### What to work on:
Reproduce all of the material below line for line, leaving every word, number, and symbol unchanged.

== Segment start ==

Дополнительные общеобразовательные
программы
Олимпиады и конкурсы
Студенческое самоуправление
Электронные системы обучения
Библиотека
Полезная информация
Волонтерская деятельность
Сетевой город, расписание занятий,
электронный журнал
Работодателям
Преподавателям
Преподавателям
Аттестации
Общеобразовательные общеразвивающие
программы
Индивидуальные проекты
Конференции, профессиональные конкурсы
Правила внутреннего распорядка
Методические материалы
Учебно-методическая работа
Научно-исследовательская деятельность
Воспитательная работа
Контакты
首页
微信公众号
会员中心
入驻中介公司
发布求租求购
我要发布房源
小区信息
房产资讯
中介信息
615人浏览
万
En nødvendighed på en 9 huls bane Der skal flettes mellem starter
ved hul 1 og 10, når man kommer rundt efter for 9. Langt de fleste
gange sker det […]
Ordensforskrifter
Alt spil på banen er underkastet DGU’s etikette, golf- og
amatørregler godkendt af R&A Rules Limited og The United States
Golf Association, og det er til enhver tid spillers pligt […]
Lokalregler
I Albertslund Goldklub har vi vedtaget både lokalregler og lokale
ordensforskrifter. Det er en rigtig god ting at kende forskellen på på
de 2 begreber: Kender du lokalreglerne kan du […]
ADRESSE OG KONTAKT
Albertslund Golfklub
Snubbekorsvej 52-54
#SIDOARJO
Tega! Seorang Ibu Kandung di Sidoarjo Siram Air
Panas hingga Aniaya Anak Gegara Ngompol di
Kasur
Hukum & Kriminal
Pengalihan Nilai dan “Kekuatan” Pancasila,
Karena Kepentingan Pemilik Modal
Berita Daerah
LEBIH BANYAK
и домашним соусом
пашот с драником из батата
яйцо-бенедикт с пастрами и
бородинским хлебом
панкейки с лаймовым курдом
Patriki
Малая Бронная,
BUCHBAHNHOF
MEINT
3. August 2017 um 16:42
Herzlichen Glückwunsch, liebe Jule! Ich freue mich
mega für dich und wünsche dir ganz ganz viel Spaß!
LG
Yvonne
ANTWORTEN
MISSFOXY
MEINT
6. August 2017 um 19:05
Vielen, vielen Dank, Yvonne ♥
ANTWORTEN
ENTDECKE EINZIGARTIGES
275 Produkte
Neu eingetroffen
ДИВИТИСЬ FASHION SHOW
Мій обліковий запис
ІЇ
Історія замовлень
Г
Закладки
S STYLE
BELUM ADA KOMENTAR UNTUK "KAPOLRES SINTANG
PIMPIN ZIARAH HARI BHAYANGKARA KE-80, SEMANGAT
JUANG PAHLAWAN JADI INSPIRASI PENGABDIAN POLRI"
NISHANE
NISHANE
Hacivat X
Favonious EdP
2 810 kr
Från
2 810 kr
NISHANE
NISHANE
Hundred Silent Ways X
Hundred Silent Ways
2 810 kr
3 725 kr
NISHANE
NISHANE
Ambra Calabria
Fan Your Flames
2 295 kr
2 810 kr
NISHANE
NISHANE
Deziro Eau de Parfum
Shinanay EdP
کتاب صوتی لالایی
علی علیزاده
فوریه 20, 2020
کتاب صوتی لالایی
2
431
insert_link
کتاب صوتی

== Segment end ==

### Exercise result:
Дополнительные общеобразовательные
программы
Олимпиады и конкурсы
Студенческое самоуправление
Электронные системы обучения
Библиотека
Полезная информация
Волонтерская деятельность
Сетевой город, расписание занятий,
электронный журнал
Работодателям
Преподавателям
Преподавателям
Аттестации
Общеобразовательные общеразвивающие
программы
Индивидуальные проекты
Конференции, профессиональные конкурсы
Правила внутреннего распорядка
Методические материалы
Учебно-методическая работа
Научно-исследовательская деятельность
Воспитательная работа
Контакты
首页
微信公众号
会员中心
入驻中介公司
发布求租求购
我要发布房源
小区信息
房产资讯
中介信息
615人浏览
万
En nødvendighed på en 9 huls bane Der skal flettes mellem starter
ved hul 1 og 10, når man kommer rundt efter for 9. Langt de fleste
gange sker det […]
Ordensforskrifter
Alt spil på banen er underkastet DGU’s etikette, golf- og
amatørregler godkendt af R&A Rules Limited og The United States
Golf Association, og det er til enhver tid spillers pligt […]
Lokalregler
I Albertslund Goldklub har vi vedtaget både lokalregler og lokale
ordensforskrifter. Det er en rigtig god ting at kende forskellen på på
de 2 begreber: Kender du lokalreglerne kan du […]
ADRESSE OG KONTAKT
Albertslund Golfklub
Snubbekorsvej 52-54
#SIDOARJO
Tega! Seorang Ibu Kandung di Sidoarjo Siram Air
Panas hingga Aniaya Anak Gegara Ngompol di
Kasur
Hukum & Kriminal
Pengalihan Nilai dan “Kekuatan” Pancasila,
Karena Kepentingan Pemilik Modal
Berita Daerah
LEBIH BANYAK
и домашним соусом
пашот с драником из батата
яйцо-бенедикт с пастрами и
бородинским хлебом
панкейки с лаймовым курдом
Patriki
Малая Бронная,
BUCHBAHNHOF
MEINT
3. August 2017 um 16:42
Herzlichen Glückwunsch, liebe Jule! Ich freue mich
mega für dich und wünsche dir ganz ganz viel Spaß!
LG
Yvonne
ANTWORTEN
MISSFOXY
MEINT
6. August 2017 um 19:05
Vielen, vielen Dank, Yvonne ♥
ANTWORTEN
ENTDECKE EINZIGARTIGES
275 Produkte
Neu eingetroffen
ДИВИТИСЬ FASHION SHOW
Мій обліковий запис
ІЇ
Історія замовлень
Г
Закладки
S STYLE
BELUM ADA KOMENTAR UNTUK "KAPOLRES SINTANG
PIMPIN ZIARAH HARI BHAYANGKARA KE-80, SEMANGAT
JUANG PAHLAWAN JADI INSPIRASI PENGABDIAN POLRI"
NISHANE
NISHANE
Hacivat X
Favonious EdP
2 810 kr
Från
2 810 kr
NISHANE
NISHANE
Hundred Silent Ways X
Hundred Silent Ways
2 810 kr
3 725 kr
NISHANE
NISHANE
Ambra Calabria
Fan Your Flames
2 295 kr
2 810 kr
NISHANE
NISHANE
Deziro Eau de Parfum
Shinanay EdP
کتاب صوتی لالایی
علی علیزاده
فوریه 20, 2020
کتاب صوتی لالایی
2
431
insert_link
کتاب صوتی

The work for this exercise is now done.